_Work instruction_:
Locate each line in the records below that contains the word "greater", and copy every such line in full.
Content starts
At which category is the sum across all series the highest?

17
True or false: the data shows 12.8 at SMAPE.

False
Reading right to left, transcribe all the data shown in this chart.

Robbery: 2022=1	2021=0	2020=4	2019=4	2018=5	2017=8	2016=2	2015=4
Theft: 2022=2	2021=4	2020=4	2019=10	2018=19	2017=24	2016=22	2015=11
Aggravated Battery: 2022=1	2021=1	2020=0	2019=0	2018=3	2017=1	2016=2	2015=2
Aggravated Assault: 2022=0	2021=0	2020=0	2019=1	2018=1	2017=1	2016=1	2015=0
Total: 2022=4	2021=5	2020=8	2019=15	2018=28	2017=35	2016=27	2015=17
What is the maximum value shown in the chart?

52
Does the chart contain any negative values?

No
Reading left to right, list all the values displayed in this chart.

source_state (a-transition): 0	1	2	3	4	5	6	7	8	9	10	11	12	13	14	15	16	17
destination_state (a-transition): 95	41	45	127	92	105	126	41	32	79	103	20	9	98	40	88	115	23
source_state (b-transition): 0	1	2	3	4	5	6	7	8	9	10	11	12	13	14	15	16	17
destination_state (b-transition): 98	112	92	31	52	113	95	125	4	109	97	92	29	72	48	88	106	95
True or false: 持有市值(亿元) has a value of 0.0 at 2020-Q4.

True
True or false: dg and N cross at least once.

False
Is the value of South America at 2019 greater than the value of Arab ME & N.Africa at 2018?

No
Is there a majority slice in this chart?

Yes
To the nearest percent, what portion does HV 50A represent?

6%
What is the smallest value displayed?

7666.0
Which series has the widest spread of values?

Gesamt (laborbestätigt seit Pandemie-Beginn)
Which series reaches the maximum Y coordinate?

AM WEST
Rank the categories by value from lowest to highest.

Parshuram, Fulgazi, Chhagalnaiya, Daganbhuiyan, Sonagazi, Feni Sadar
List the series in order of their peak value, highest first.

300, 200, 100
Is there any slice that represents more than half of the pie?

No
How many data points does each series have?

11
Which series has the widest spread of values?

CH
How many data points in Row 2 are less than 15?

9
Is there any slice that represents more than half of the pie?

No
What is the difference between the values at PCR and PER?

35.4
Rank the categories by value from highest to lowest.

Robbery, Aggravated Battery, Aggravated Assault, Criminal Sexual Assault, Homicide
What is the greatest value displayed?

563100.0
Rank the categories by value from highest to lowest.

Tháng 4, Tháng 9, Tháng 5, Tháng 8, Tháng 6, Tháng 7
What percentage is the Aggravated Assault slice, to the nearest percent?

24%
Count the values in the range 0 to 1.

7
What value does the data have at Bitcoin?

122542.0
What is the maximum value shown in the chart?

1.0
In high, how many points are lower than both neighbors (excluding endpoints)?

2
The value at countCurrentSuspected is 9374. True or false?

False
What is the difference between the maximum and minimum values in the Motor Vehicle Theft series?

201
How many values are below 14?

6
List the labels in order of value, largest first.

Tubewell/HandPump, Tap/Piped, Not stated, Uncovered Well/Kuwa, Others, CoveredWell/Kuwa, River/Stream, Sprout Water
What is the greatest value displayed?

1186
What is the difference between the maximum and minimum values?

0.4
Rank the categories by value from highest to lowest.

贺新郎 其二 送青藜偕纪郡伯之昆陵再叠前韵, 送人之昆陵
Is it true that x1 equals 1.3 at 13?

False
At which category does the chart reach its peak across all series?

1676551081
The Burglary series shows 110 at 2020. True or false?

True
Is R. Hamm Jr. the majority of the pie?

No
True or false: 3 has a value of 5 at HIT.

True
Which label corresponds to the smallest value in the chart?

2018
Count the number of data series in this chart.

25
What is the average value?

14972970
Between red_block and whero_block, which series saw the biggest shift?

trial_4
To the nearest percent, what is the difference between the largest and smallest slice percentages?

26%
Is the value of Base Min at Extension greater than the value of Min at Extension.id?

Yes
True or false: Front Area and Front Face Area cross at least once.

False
Content ends
_Worked solution_:
Is the value of South America at 2019 greater than the value of Arab ME & N.Africa at 2018?
Is the value of Base Min at Extension greater than the value of Min at Extension.id?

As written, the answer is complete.